I have some better news: Recently I was introduced to the Aja library, which implements multiple of data structures focused on performance. Its A.Vector
is a persistent immutable array implementation, written fully in Elixir.
I wrapped A.Vector
with the Arrays.Protocol
(which was a breeze as Aja already exposes a very rich API ), and benchmarked them against the other implementations.
The results are amazing!
Aja’s implementation is fast. As can be seen from below benchmarking graphs, A.Vector
beats the other alternative datatypes outright in most common tasks:
- Random reads are much faster regardless of array size. (and remain super fast even for very large arrays!)
- Random updates are slightly (~20%) slower than using an MapArray or ErlangArray for arrays with less than ~2^1 elements. After this, A.Vector is often much faster. (I do not yet know what causes the odd spike at 2^17 where A.Vector is super fast.)

•••••

== WORK INSTRUCTIONS ==
**a)** Reproduce the passage of the Aja benchmarking post from "Aja’s implementation is" to "is super fast.)".
**b)** According to the Aja benchmarking post, in which language is A.Vector written?
**c)** Continue the Aja benchmarking post from its final sentence.

== EXTRACTED MATERIAL ==
•••••

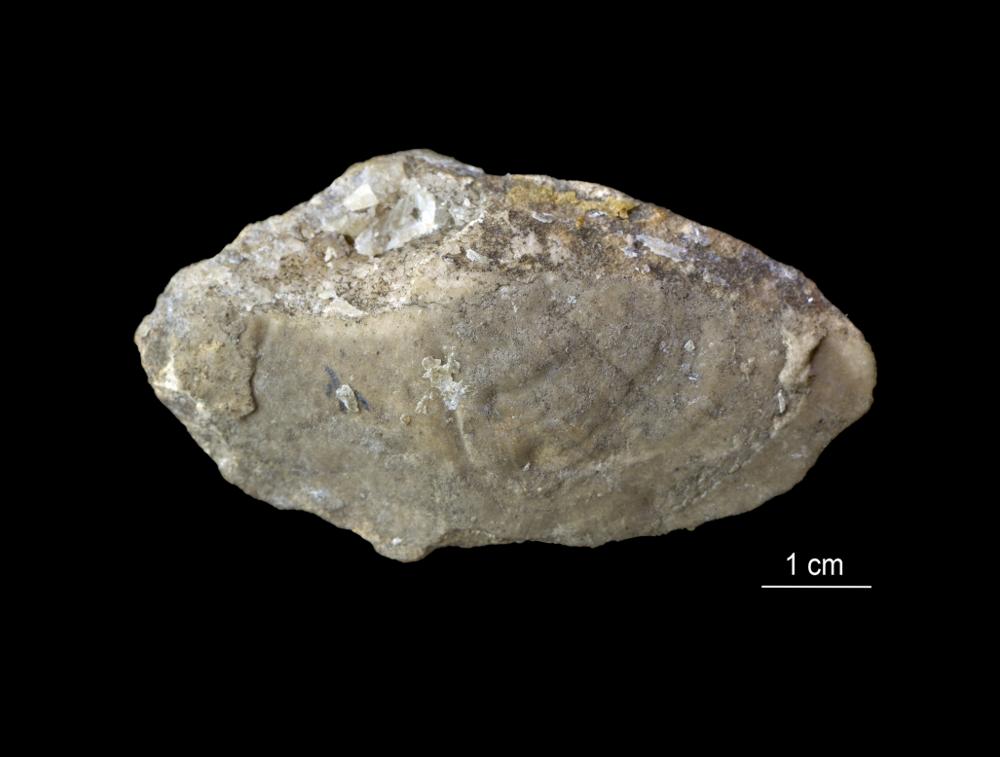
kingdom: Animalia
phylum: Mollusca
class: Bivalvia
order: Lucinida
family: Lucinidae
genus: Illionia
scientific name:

•••••

== TASK-BY-TASK OUTPUTS ==
**a)**
Aja’s implementation is fast. As can be seen from below benchmarking graphs, A.Vector
beats the other alternative datatypes outright in most common tasks:
- Random reads are much faster regardless of array size. (and remain super fast even for very large arrays!)
- Random updates are slightly (~20%) slower than using an MapArray or ErlangArray for arrays with less than ~2^1 elements. After this, A.Vector is often much faster. (I do not yet know what causes the odd spike at 2^17 where A.Vector is super fast.)

**b)** It is written fully in Elixir.

**c)**
- Appending a single element is similarly performant to the other implementations. At higher sizes, it keeps up with ErlangArray (where MapArray becomes much slower.)
- Concatenating is where
A.Vector
also really shines: It is roughly 5x(!) faster than ErlangArray and MapArray, regardless of collection size. It is only outclassed by plain lists (which are again ~5x faster for concatenation, but much (i.e. asymptotically) slower for all of the other three operations).
You can find ArraysAja on GitHub in a separate library, of which v0.1.0
has been published to Hex.PM.